Et, ma foi, j’étais très gai.

— Diable ! j’arrive trop tard ! C’est vous qui l’avez acheté ? Pour combien ?

— Deux roubles cinq kopeks, répondis-je au mon­sieur à confortable pardessus bleu barbeau qui m’in­terrogeait d’une voix essoufflée.

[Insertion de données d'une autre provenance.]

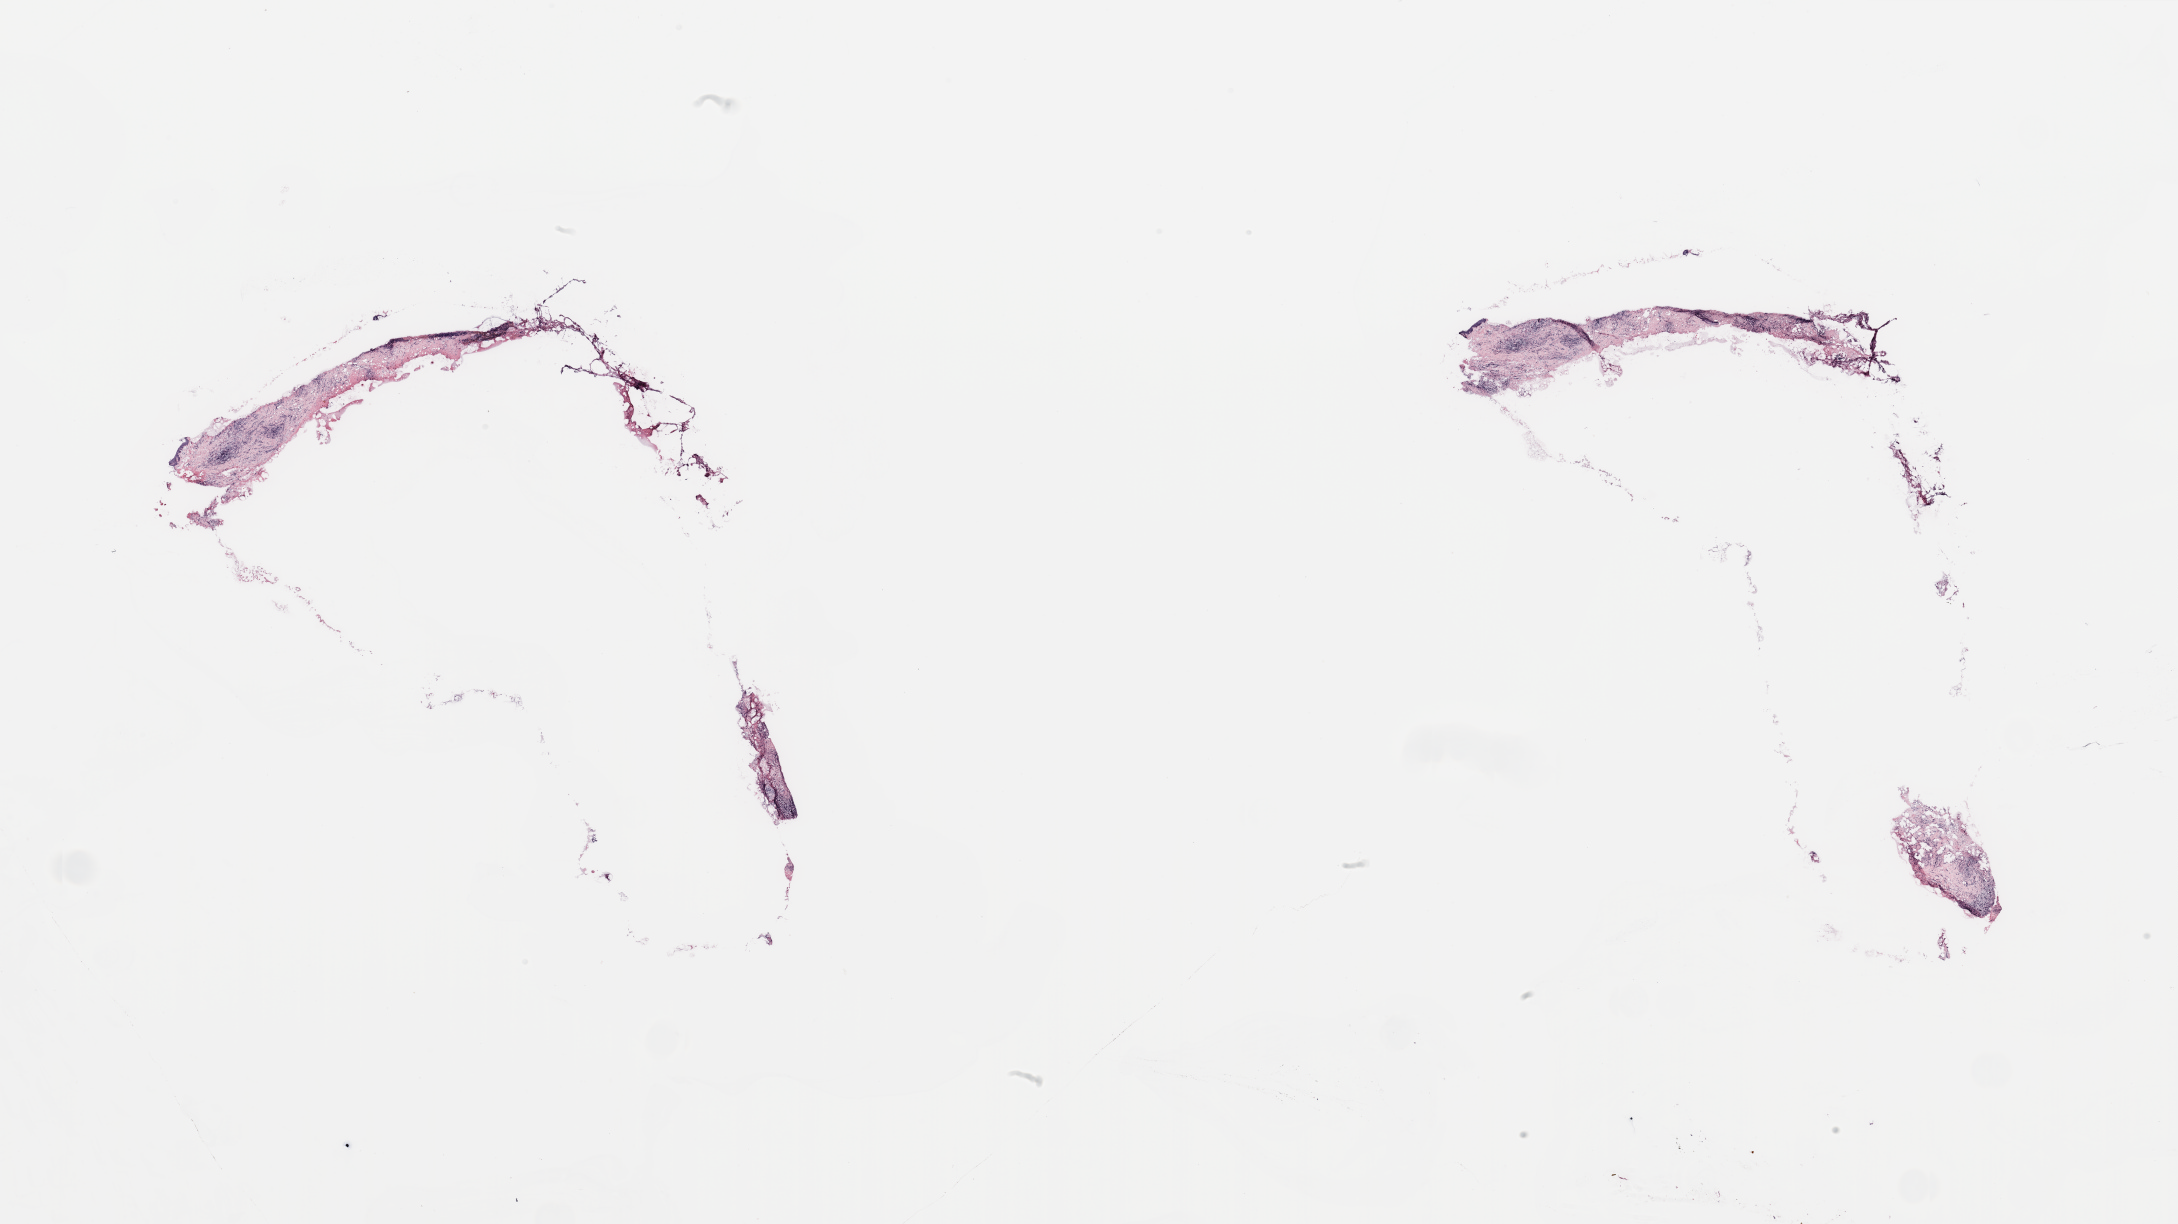
Whole-slide histology image, Hematoxylin and eosin (H&E) stained, low-resolution overview of the scanned area, about 34.5 x 19.4 mm (acquisition: 20x scan). Breast, tissue type not recorded.
Patient diagnosis (cohort enrolment): breast cancer (breast).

— Ah! quel dommage !... Et vous le céderiez ?

— Sortons, murmurai-je.

Nous allâmes sur le palier.

— Je vous le céderai pour dix roubles, dis-je en frissonnant.

— Dix roubles! Permettez...

— Comme il vous plaira.

Il me regardait les yeux grand ouverts. J’étais bien mis, je n’avais pas du tout l’allure d’un brocanteur.

— Mais c’est un vieil album sans aucune valeur. A quoi peut-il vous être bon ? L’écrin est détérioré... Vous ne vendrez ça à personne.

— Mais si... puisque vous voulez me l’acheter.

— Mais moi, c’est pour une raison toute person­nelle...

— Alors je devrais vous en demander vingt-cinq roubles ; comme je courrais risque de vous voir filer, je me contenterai de dix roubles, mais pas un kopek de moins.

Sur quoi, je tournai les talons.

— Prenez donc quatre roubles, me dit-il en me rat­trapant dans la cour. Non ? Eh bien, cinq.

Je continuai mon chemin.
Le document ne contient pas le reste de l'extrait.